The Root of all Disease
These beliefs, stories, and opinions become the root of all disease because most of these emotional experiences are retained in the body, causing further energetic and organic disturbances. The words penetrate deeply and create subtle wounds that fester over time. One day we are triggered by an emotion, a virus, a vaccine, etc., and we are riddled with disease. While treating the physical body is essential, ultimately, we must remove the initial cause – the mental structure and belief must be changed. This is called “Mindfulness” or “Cultivation of the Mind.”
What is most important in the treatment of an individual is
the cultivation of the mind. Zhang Jiebin (17th c.)
Transforming Your Mind
One aspect of cultivating the Mind is examining our belief systems. This is the process through which habitual mindsets are transformed. This allows for the emotional experiences that are retained in the body to shift. It also offers a broader view of reality.
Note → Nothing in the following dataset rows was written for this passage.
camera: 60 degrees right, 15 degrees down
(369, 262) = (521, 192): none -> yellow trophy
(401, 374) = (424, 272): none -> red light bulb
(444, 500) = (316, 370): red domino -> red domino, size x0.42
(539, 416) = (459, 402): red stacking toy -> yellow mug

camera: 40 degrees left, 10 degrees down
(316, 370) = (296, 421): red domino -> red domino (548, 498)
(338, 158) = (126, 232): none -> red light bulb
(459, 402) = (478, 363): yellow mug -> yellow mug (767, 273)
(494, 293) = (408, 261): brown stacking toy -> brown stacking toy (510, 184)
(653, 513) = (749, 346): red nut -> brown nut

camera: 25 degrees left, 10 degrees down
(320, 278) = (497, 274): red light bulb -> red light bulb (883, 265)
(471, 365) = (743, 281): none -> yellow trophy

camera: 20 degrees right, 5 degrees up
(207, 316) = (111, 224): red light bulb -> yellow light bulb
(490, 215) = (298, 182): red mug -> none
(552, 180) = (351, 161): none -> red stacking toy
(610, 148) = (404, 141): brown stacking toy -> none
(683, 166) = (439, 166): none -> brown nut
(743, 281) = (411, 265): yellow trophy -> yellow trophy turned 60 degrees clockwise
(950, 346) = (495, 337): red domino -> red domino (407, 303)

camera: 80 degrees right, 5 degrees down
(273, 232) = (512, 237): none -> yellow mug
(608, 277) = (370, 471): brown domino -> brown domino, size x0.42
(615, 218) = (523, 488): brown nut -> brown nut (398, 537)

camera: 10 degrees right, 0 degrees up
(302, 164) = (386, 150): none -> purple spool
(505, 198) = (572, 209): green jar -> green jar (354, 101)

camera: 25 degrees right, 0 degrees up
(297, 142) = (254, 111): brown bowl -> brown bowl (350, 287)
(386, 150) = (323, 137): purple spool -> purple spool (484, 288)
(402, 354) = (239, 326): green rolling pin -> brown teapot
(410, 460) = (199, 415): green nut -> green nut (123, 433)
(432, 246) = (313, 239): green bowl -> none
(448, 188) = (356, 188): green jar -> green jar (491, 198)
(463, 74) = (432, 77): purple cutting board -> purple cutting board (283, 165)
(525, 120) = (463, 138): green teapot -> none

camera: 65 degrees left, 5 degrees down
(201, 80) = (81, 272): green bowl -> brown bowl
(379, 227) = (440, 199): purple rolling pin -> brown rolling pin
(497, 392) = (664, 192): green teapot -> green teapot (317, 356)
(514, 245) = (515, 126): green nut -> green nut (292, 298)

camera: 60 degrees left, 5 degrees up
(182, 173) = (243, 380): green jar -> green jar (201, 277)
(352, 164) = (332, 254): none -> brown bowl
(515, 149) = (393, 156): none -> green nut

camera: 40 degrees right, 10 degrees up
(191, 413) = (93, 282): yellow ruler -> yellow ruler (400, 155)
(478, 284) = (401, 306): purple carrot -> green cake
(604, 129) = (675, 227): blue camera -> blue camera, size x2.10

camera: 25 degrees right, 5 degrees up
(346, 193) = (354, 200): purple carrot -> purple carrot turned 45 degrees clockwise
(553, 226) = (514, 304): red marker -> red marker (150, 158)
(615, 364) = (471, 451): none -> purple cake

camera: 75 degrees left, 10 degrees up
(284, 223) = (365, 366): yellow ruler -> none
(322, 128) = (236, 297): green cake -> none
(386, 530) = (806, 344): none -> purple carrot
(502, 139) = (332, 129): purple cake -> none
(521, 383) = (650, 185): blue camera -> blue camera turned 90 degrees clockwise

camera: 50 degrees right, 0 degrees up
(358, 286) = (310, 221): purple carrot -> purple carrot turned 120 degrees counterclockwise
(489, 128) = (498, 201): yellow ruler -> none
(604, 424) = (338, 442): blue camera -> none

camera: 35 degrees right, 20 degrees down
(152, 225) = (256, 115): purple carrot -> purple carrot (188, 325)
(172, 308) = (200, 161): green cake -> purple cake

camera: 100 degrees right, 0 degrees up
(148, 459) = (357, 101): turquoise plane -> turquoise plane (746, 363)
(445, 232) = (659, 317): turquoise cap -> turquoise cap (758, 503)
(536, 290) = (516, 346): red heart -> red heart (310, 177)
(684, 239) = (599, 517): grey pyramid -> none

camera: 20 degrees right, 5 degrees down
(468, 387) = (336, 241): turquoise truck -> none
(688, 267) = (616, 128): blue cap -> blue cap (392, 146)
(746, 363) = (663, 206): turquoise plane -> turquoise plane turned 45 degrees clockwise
The first step is to notice the stories you tell yourself or the language you use to refer to your body. Looking at the stories, notice if they are rooted in an inherited expectation or belief. Perhaps it is a conditioned belief based on the influence of the world around you. Or does it come from something that happened in the past that you continue to feel victimized over?
The next step is to drop it like the trees drop leaves in the fall. Let yourself become stripped bare of all stories, expectations, and beliefs to see what you really want based on who you are at the core.
Influencing the World
When we suffer, it is easy to lose sight of how it affects others. The bitterness, resentment, shame, rage, fear, or whatever emotion you are experiencing impacts those around you.
The trick is that you have to get to the hard stuff. Some beliefs are easy to recognize and change, but the ones you hold onto dearly are the ones that matter. It can feel scary, induce panic, or make you pissed off when thinking of changing and letting them go. This happens because you have to feel the emotion associated with it, which is triggering. I have held onto a belief that I know is detrimental for weeks because I cannot soften enough to accept the emotions around it. It seems easier to wall it off, store it somewhere, and move on with life. But it has a way of rearing its head in the body as pain, discomfort, and disease.
What would the ripple effect be on those close to you
if you dropped or changed one story about yourself?
Healing Disease by Transforming Beliefs
Healing is a process that involves all aspects of who we are – our Mind and psyche can drive our body, just like the health of our body can drive our Mind. Observing the Mind and the language you use can be the most crucial step in the healing process. It can also be a nice break to have low expectations for once.
Tools for the Mind
Step 1: Examine Your Belief Systems
Habits are primarily fueled by belief systems that are reinforced when we continually respond to the presence of a belief with specific behavior.
Beliefs are purely mental constructs, and it is essential to perceive them as such.
Step 2: Examine Habituated Thought Patterns
Notice your self-talk, particularly around reactions to how your body feels.
Step 3: Break Habituated Thought Patterns by Using Language to Engage the Mind
When your habituated thought patterns come up, here are a couple of things to do to gain a perspective that empowers the freedom to act spontaneously rather than merely in unconscious habituated responses:
- “thank you for sharing” – thank your mind for having the thought
- “no” – saying the inner no to our beliefs
- “its ok” – sometimes we need to reassure ourselves that things really are ok
Step 4: Look for the Ease that Comes After you Release the Thought Patterns
When you change these beliefs and thought patterns, the block from healing disperses, and now you can heal, receive blessings, feel the ease and share the joy.